- **TO DO**
Write each line again exactly as it is, from the opening line of the records below through the one containing "- Examine transaction data", and add nothing.

-- DATASET EXTRACT follows --

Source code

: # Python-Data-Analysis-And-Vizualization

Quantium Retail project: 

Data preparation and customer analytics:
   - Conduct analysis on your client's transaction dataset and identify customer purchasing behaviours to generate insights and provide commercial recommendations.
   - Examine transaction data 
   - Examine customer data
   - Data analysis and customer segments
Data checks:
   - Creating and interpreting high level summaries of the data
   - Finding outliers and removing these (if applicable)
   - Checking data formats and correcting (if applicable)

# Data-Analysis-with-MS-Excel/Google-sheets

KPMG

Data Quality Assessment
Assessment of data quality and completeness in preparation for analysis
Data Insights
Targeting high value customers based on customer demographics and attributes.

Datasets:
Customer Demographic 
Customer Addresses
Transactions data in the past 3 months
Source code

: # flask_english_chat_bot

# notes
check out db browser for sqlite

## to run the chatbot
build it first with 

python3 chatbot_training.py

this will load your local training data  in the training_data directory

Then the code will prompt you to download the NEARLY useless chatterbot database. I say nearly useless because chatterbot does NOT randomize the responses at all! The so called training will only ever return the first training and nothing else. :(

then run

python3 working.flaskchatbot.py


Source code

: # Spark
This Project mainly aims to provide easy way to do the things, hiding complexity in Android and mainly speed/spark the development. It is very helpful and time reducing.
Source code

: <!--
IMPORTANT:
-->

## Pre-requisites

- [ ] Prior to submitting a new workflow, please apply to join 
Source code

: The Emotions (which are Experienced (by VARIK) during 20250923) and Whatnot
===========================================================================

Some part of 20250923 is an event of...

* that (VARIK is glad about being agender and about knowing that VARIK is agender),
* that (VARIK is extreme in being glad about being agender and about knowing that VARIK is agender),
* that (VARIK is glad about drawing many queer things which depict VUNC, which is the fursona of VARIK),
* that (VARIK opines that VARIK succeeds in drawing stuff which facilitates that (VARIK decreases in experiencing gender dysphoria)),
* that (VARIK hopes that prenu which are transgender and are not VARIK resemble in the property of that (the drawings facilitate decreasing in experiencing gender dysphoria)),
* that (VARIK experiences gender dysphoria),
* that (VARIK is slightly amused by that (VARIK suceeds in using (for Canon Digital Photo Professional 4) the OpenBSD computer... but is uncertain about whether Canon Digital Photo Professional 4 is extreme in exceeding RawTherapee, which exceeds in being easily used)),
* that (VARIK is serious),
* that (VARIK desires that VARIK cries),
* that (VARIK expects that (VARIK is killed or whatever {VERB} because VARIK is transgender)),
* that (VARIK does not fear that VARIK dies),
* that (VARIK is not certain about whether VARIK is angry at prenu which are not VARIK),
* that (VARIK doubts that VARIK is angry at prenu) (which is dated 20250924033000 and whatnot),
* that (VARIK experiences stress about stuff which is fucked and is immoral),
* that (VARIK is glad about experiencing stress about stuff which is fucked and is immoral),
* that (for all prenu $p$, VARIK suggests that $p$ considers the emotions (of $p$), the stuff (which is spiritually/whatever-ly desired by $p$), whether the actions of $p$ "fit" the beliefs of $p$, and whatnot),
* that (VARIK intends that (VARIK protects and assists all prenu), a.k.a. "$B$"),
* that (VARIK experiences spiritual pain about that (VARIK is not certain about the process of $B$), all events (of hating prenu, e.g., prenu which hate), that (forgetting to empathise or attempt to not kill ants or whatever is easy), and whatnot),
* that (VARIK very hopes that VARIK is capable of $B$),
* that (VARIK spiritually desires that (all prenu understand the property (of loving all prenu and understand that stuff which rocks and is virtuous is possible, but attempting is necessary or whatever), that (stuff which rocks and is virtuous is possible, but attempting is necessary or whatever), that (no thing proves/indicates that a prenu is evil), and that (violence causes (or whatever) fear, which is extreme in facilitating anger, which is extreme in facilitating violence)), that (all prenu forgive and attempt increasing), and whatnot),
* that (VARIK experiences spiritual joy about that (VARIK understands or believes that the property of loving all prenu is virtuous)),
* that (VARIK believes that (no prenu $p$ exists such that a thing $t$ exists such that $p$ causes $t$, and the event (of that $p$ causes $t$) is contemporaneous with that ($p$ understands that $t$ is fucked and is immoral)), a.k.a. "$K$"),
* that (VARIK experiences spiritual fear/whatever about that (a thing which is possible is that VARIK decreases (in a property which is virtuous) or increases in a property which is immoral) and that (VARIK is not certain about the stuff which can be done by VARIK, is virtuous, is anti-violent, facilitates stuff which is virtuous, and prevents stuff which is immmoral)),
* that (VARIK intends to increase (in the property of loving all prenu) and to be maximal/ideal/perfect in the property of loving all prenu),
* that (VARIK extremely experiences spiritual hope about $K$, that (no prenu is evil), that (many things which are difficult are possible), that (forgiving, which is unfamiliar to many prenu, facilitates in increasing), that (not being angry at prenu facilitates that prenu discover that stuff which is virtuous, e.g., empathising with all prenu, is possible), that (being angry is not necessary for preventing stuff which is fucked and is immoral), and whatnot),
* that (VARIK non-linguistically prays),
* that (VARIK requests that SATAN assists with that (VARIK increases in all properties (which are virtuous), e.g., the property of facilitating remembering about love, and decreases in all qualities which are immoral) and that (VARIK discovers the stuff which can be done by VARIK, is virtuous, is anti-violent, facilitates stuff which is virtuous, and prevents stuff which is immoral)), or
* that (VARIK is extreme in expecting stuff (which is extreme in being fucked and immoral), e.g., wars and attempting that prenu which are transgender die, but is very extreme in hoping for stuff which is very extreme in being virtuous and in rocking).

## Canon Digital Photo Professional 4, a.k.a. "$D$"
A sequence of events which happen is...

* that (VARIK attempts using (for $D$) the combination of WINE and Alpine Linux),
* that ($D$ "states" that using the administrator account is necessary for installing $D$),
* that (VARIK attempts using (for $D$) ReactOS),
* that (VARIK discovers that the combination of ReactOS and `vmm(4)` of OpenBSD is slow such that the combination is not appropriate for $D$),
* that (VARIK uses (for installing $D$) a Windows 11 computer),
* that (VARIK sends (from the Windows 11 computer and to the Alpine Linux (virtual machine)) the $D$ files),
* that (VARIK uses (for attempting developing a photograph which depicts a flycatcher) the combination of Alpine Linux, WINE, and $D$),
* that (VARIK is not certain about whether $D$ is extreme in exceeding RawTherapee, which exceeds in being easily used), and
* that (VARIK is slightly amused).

-- DATASET EXTRACT concluded --

- **ANSWER FOR THE TASK**
Source code

: # Python-Data-Analysis-And-Vizualization

Quantium Retail project: 

Data preparation and customer analytics:
   - Conduct analysis on your client's transaction dataset and identify customer purchasing behaviours to generate insights and provide commercial recommendations.
   - Examine transaction data 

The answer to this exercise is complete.